Just at present I am mildly or moderately “hypo” (hypoglycaemic) every day. It isn’t a lot of fun, but things are carefully being fine-tuned and readjusted. I’m expecting to become better balanced soon. Hey ho, happy days. It is just the way it is for me.

When it comes to matters of faith, and I’m thinking of the Christian faith in particular, there also seems to be a need for some balance… a balance between proposition (belief) and relationship. It was said to me recently that doctrine builds fences. Yes, I suppose that it does - it divides one belief from a logically opposing one. In that sense it is necessary as I am being illogical to hold both at the same time for the same situation. One will be wrong while the other is right, or both may be wrong, but both cannot be right (not wholly so). However, not all fences matter that much, and some most definitely do. There is a far greater divide between someone who says that Jesus is the begotten Son of God (as it does in the Apostle’s Creed) and someone who says that Jesus is just a prophet, highly respected, but not the begotten Son of God (as is taught in Islam) than there is between two believers in the same proposition but simply worship Him (if they do) using a different form of liturgy to do so. So doctrine does build fences, but there are fences within fences, within fences, within fences… and some are far more climbable than others. I can straddle a few fences with reasonable comfort, but some definitely keep me in one place and not in another.

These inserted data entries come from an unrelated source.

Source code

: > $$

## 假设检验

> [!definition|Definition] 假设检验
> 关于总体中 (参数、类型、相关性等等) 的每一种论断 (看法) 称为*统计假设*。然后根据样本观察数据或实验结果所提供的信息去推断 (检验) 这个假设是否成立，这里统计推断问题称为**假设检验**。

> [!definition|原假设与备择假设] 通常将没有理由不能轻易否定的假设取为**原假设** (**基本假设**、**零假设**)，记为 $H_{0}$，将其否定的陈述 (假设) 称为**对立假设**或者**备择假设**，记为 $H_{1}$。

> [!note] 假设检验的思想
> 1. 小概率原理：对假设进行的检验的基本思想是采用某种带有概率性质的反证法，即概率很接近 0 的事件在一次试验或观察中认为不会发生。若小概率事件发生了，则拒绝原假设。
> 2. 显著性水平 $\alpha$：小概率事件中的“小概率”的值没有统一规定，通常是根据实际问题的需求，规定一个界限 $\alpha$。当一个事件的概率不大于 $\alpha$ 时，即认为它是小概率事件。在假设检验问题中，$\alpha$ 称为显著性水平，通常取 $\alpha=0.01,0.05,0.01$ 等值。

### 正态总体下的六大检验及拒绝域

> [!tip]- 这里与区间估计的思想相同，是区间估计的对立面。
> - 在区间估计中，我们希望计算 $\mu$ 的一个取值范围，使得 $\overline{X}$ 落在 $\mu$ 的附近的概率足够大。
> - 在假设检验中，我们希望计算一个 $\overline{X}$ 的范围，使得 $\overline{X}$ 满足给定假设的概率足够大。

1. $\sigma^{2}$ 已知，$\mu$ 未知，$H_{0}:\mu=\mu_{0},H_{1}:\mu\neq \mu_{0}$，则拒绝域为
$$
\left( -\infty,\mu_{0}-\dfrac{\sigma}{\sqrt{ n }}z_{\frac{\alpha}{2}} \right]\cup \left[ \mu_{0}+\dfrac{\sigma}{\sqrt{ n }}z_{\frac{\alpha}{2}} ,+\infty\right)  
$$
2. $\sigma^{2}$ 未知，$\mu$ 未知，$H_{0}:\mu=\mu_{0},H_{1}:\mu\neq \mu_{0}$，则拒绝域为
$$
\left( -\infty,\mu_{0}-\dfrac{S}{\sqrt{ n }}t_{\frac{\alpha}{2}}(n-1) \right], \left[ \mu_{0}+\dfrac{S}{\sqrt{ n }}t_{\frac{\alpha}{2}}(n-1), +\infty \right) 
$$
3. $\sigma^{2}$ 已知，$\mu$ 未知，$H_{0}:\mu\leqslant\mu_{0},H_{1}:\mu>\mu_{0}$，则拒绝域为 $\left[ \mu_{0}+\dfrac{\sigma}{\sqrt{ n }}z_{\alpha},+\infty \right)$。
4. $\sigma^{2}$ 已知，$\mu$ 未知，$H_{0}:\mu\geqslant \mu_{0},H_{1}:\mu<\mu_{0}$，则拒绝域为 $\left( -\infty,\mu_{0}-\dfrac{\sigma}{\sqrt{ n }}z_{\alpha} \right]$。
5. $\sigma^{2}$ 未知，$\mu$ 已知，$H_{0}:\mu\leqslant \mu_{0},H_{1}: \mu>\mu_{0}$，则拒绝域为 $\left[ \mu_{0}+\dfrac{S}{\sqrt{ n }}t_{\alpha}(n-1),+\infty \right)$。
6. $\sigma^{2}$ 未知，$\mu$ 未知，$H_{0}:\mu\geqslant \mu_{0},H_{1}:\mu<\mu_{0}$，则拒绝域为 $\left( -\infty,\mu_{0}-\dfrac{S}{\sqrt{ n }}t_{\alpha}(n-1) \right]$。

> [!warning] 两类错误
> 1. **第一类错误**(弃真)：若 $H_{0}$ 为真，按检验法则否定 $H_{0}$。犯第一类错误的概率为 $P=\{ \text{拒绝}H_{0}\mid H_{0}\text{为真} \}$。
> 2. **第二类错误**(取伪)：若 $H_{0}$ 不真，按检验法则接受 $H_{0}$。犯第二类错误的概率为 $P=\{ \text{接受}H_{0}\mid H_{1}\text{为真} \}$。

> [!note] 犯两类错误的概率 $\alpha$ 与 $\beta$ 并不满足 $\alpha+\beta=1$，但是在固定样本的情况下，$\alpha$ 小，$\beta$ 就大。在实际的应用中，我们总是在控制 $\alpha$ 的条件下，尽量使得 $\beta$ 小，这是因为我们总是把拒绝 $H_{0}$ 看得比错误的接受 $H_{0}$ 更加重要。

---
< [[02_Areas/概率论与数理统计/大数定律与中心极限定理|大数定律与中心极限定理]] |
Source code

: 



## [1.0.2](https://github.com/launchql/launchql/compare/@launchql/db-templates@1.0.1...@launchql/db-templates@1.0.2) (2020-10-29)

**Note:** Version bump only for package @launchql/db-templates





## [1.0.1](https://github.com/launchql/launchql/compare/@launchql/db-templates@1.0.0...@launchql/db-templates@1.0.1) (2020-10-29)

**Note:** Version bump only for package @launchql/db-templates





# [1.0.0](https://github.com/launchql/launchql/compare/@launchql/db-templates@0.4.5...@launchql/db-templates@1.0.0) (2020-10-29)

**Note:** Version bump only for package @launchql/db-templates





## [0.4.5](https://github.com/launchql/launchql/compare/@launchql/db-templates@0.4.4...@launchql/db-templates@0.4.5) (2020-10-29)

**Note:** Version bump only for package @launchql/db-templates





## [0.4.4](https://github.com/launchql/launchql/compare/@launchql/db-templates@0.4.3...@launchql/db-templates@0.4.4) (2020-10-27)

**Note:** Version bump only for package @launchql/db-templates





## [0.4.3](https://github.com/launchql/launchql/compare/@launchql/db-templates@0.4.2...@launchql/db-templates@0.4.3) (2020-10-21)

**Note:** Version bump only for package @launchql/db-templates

When it comes to relationship, then living according to the Way, or loving as we are commanded to, my faith cannot be all propositional and never put to the test, never put into practice, be just words without those deeds that confirm my commitment to them. There is a strong and direct connection between right belief and right everything else - attitude, behaviour, lifestyle - that shows forth in relationships, and in one relationship in particular, that between Jesus and me.

The balance I now find myself seeking is that between believing according to the Word (my knowledge and understanding) and living in obedience to the Word (to Jesus, the embodiment of God’s word) whereby He is not just my Saviour, but my Lord as well. This relationship to Jesus is critical, based on my increasing knowledge of that which I know to be true… as He is the Way, the Truth and the Life. (John 14:6)

It is one thing to know about Jesus, to know what are the fundamentals of the faith, to know the doctrine of this or that church, but it is something quite else to really know Jesus through being in a real living relationship with Him. Right belief takes you only so far, but without the relationship there is no balance at all. Instead, there is the very real danger that one day those terrible words may be heard: “Depart from me…I never knew you.” (Matthew 7) Those would be the most terrible words I could ever hear said, and I certainly pray that I won’t… nor you either!